Neil Sutton on Reverse Mortgages

Reverse mortgages are becoming popular in America. The Home Equity Conversion Mortgage (HECM) is FHA's reverse mortgage program which enables you to withdraw some of the equity in your home. The HECM is a plan that can give older Americans greater financial security. Many seniors use it to supplement social security, meet unexpected medical expenses, and make home improvements and more.

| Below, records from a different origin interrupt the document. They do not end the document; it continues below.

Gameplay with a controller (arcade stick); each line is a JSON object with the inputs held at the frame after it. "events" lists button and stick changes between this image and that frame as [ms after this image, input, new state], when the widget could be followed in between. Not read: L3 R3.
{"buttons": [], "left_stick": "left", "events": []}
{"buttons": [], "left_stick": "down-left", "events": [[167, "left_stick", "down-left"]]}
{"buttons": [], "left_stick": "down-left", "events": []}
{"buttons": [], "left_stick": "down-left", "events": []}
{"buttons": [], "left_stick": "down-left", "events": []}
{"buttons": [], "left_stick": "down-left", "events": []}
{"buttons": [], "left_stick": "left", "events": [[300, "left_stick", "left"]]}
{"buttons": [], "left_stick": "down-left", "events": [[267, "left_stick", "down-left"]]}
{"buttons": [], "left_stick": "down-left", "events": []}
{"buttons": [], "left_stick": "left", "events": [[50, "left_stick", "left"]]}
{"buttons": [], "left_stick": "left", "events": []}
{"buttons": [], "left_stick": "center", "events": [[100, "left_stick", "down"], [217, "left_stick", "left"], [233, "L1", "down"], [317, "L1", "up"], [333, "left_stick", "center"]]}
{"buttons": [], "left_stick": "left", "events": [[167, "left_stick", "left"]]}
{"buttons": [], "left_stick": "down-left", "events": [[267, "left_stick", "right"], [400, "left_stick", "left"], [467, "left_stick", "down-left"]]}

A 'reverse mortgage' is a special type of home loan that lets you convert a portion of the equity in your home into cash. The equity that built up over years of home mortgage payments can be paid to you. But unlike a traditional home equity loan or second mortgage, no repayment is required until the borrower(s) no longer use the home as their principal residence.

 

To be eligible for a FHA HECM, the FHA requires that you be a homeowner 62 years of age or older, own your home outright, or have a low mortgage balance that can be paid off at closing with proceeds from the reverse loan, and you must live in the home. There are no income or credit requirements for a reverse mortgage. Additionally, your home must be a single family home or a 1-4 unit home with one unit occupied by the borrower. HUD-approved condominiums and manufactured homes that meet FHA requirements are also eligible.

 

The amount you can borrow depends on your age, the current interest rate, and the appraised value of your home or FHA's mortgage limits for your area, whichever is less. Generally, the more valuable your home is, the older you are, the lower the interest, the more you can borrow.

 

You can choose from five disbursement options.

  1. Tenure - equal monthly payments as long as at least one borrower lives and continues to occupy the property as a principal residence.
  2. Term - equal monthly payments for a fixed period of months selected.
  3. Line of Credit - unscheduled payments or installments, at times and in amounts of your choosing until the line of credit is exhausted.
  4. Modified Tenure - combination of line of credit with monthly payments for as long as you remain in the home.
  5. Modified Term - combination of line of credit plus monthly payments for a fixed period of months selected by the borrower.